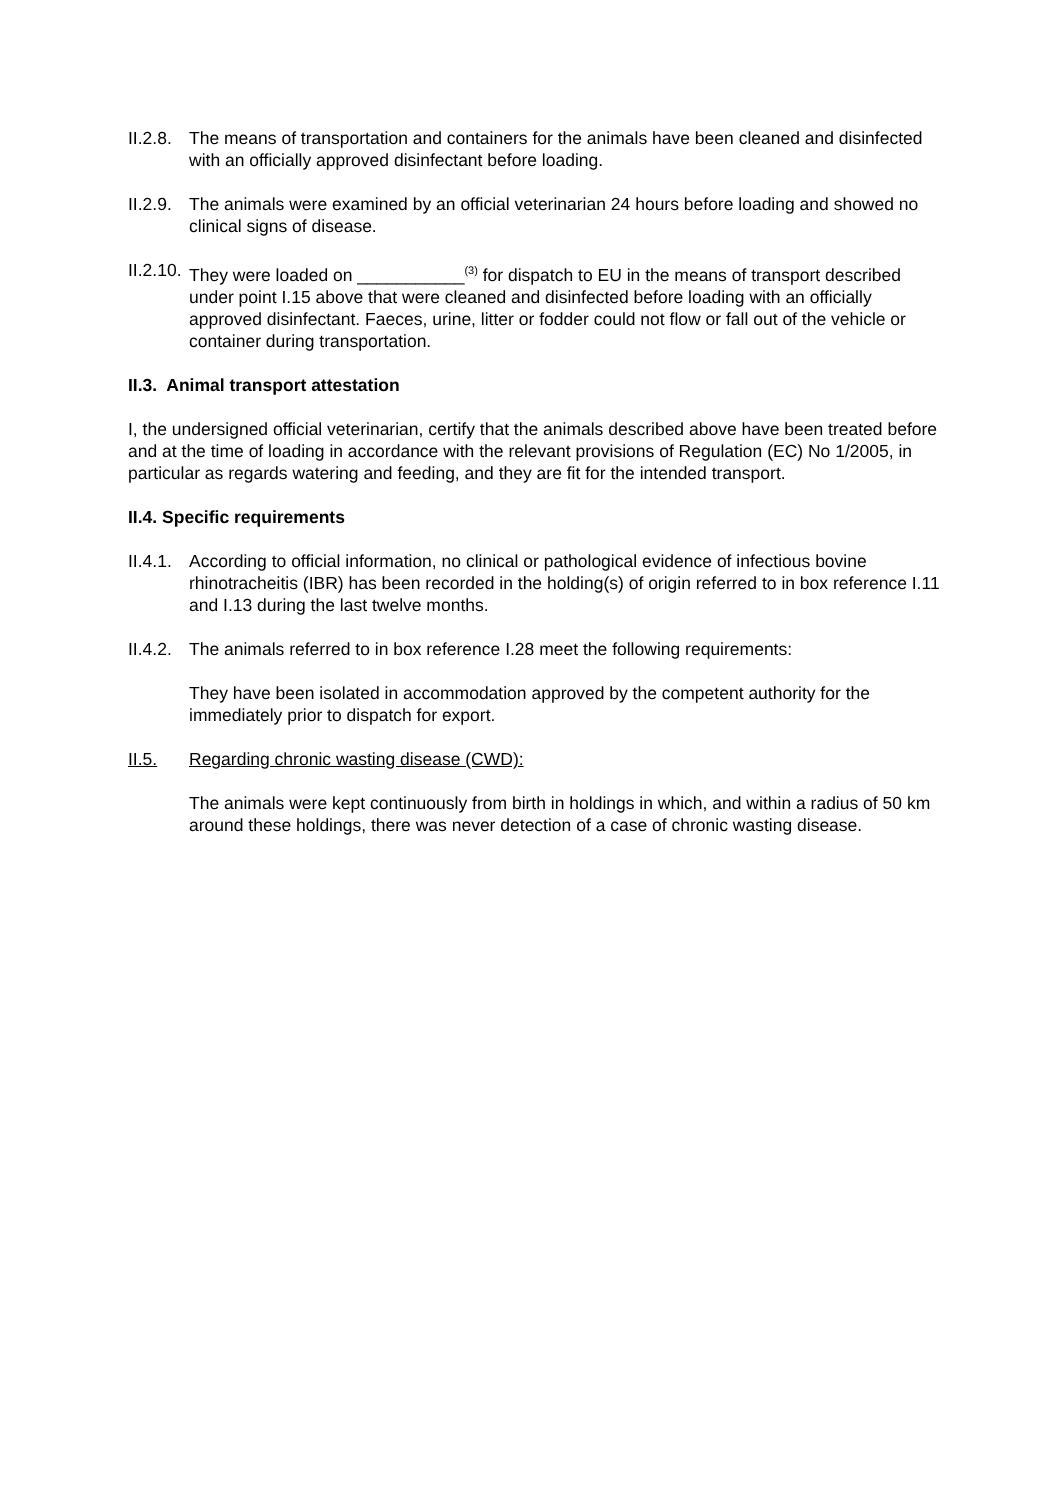II.2.8.
The means of transportation and containers for the animals have been cleaned and disinfected with an officially approved disinfectant before loading.
II.2.9.
The animals were examined by an official veterinarian 24 hours before loading and showed no clinical signs of disease.
II.2.10.
They were loaded on ___________<sup>(3)</sup> for dispatch to EU in the means of transport described under point I.15 above that were cleaned and disinfected before loading with an officially approved disinfectant. Faeces, urine, litter or fodder could not flow or fall out of the vehicle or container during transportation.
II.3. Animal transport attestation
I, the undersigned official veterinarian, certify that the animals described above have been treated before and at the time of loading in accordance with the relevant provisions of Regulation (EC) No 1/2005, in particular as regards watering and feeding, and they are fit for the intended transport.
II.4. Specific requirements
II.4.1.
According to official information, no clinical or pathological evidence of infectious bovine rhinotracheitis (IBR) has been recorded in the holding(s) of origin referred to in box reference I.11 and I.13 during the last twelve months.
II.4.2.
The animals referred to in box reference I.28 meet the following requirements:
They have been isolated in accommodation approved by the competent authority for the immediately prior to dispatch for export.
II.5. Regarding chronic wasting disease (CWD):
The animals were kept continuously from birth in holdings in which, and within a radius of 50 km around these holdings, there was never detection of a case of chronic wasting disease.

[What is required] All of the entries above need to be transcribed exactly, except for the pictures.

[Task solution]
II.2.8.
The means of transportation and containers for the animals have been cleaned and disinfected with an officially approved disinfectant before loading.
II.2.9.
The animals were examined by an official veterinarian 24 hours before loading and showed no clinical signs of disease.
II.2.10.
They were loaded on ___________<sup>(3)</sup> for dispatch to EU in the means of transport described under point I.15 above that were cleaned and disinfected before loading with an officially approved disinfectant. Faeces, urine, litter or fodder could not flow or fall out of the vehicle or container during transportation.
II.3. Animal transport attestation
I, the undersigned official veterinarian, certify that the animals described above have been treated before and at the time of loading in accordance with the relevant provisions of Regulation (EC) No 1/2005, in particular as regards watering and feeding, and they are fit for the intended transport.
II.4. Specific requirements
II.4.1.
According to official information, no clinical or pathological evidence of infectious bovine rhinotracheitis (IBR) has been recorded in the holding(s) of origin referred to in box reference I.11 and I.13 during the last twelve months.
II.4.2.
The animals referred to in box reference I.28 meet the following requirements:
They have been isolated in accommodation approved by the competent authority for the immediately prior to dispatch for export.
II.5. Regarding chronic wasting disease (CWD):
The animals were kept continuously from birth in holdings in which, and within a radius of 50 km around these holdings, there was never detection of a case of chronic wasting disease.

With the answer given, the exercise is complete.